Provided data:
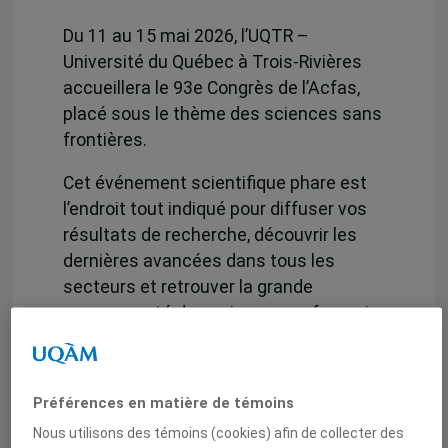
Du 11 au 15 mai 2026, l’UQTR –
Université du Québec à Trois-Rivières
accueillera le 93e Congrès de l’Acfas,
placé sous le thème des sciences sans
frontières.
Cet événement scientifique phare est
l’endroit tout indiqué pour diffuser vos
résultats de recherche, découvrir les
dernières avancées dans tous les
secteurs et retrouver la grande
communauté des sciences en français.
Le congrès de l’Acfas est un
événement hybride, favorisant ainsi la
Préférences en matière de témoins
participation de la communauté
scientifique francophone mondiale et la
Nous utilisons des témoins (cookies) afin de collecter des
---
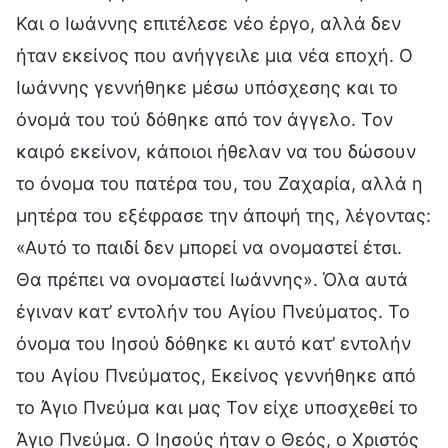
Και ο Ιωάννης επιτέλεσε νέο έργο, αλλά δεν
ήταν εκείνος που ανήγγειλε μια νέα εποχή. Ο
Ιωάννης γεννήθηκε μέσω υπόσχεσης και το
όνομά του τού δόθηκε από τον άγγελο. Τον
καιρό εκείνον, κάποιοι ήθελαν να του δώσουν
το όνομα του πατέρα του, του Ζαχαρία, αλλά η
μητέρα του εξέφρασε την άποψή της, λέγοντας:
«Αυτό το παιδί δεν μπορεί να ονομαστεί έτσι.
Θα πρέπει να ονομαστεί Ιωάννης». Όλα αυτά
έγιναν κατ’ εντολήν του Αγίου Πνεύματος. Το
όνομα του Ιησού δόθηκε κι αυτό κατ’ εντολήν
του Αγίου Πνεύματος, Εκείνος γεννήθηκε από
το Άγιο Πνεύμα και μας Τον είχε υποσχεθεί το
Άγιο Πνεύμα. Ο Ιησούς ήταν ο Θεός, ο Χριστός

Exercise brief:
If a line of the data holds the string "εντολήν", list it.

Task output:
έγιναν κατ’ εντολήν του Αγίου Πνεύματος. Το
όνομα του Ιησού δόθηκε κι αυτό κατ’ εντολήν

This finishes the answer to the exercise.